Homo Cooperativus: Bangun Sosial Ekonomi yang Bermasa Depan

Oleh: Firdaus Putra, HC.

(Penulis adalah Manajer Organisasi Koperasi Konsumen Kopkun dan Pengurus HIPMI Kab. Banyumas Kompartemen Kewirausahaan Sosial)

Yang Bermasa Depan
Model usaha apa yang mempunyai daya tahan jangka panjang dan bermasa depan? Di tengah zaman yang penuh turbulence dan ketakpastian pertanyaan itu adalah jenius untuk merumuskan resep jitu. Dan pertanyaan itu dijawab dengan baik oleh Claudia Sanchez Bajo, PhD. Dalam bukunya Capital and the Debt Trap (2011) ia menjawab bahwa perusahaan koperasi cenderung dapat bertahan lebih lama dibanding perusahan swasta. Ia mengatakan, setelah tiga tahun beroperasi daya tahan koperasi rata-rata mencapai 75% sedangkan perusahaan swasta hanya 48%. Setelah 10 tahun, daya tahan koperasi mencapai 44% dan perusahaan menjadi 20%.

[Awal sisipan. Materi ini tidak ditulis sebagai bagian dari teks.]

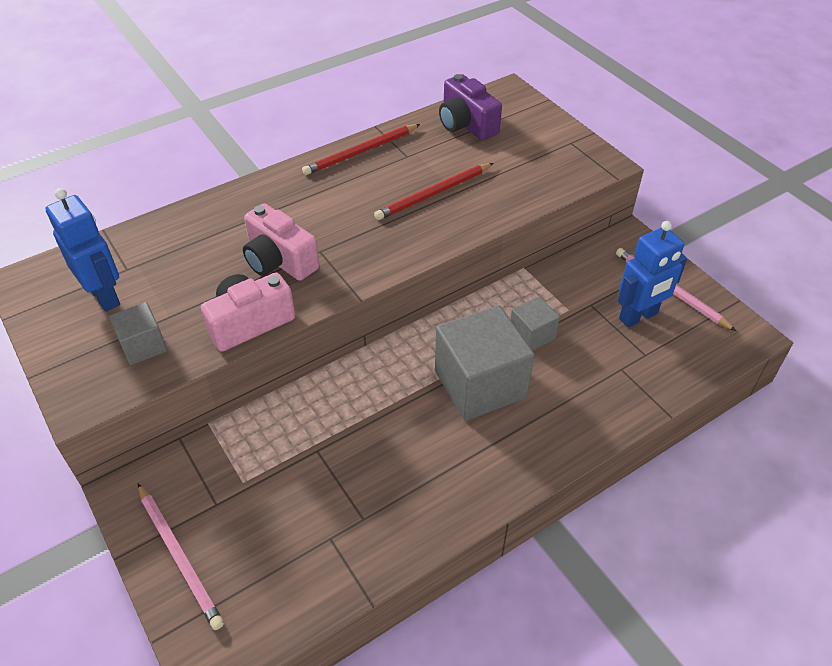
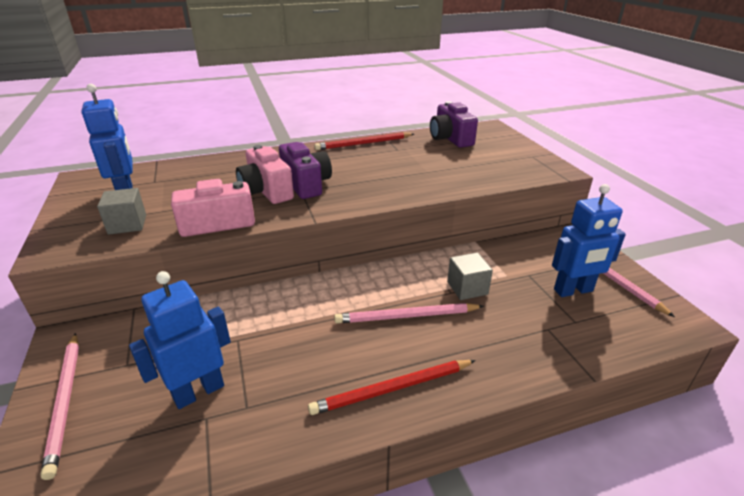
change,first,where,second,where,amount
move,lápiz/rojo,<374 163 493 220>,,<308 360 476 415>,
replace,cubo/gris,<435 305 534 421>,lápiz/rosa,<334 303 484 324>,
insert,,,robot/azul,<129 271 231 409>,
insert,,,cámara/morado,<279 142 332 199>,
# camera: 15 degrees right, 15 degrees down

Daya tahan koperasi tercipta berkat arah usahanya yang tak sekedar mengejar keuntungan, namun juga berorientasi pada keberlanjutan sosial dan lingkungan. Karakter itulah yang tak dimiliki perusahaan swasta yang alasan adanya hanya untuk memenuhi pundi-pundi laba. Koperasi yang berbasis pada orang (people based) menjadikannya lebih mawas diri. Berbeda dengan itu, perusahaan swasta yang berbasis modal (capital based) cenderung bertindak rakus (greedy). Kerakusan itulah yang membuat daya tahannya rendah.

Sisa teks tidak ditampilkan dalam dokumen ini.